OS is Ubuntu 14.04 and I compile C:B from trunk every two weeks or so on that machine itself.
That is, C::B actually can run on an older machine, even with larger projects like C::B. Compiling is of course slower, Apart from
that, C::B is fine. In case you are tight on memory, you might consider to disable code-completion.

I also exchanged the HD against an SSD. Although startup time improves substantially, the compiletime does not decrease
the same way, at least on linux. When you start compiling with gcc or clang, the HD-LED flickers only for a few seconds.
From that on it does so relatively sparingly. On Windows, on the other hand, when I compile with Visual Studio the HD-LED
flickers throughout the whole compilation heavily (even without anti-virus). The easiest way to improve the situation on an
old machine is to put more memory in and perhaps use a ramdisk. RAM gives the best bang for the buck.

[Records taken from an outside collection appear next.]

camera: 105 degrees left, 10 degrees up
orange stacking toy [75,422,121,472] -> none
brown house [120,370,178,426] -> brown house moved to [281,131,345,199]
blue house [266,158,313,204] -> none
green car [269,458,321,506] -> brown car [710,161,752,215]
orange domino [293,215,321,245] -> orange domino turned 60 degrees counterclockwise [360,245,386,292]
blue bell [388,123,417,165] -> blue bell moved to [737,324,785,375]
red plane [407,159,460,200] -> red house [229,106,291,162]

When I first got it it had only 1GB RAM and Windows Vista. Starting even the bare Vista OS was so painfully slow, let alone daring to
start a non-trivial program like an IDE. Windows 7 is better but it depends on having enough memory to run a full-blown IDE.

I hope, the repair guy did not advise against security updates for programs (like the flash raynebc mentioned). Do your other, older applications still get those?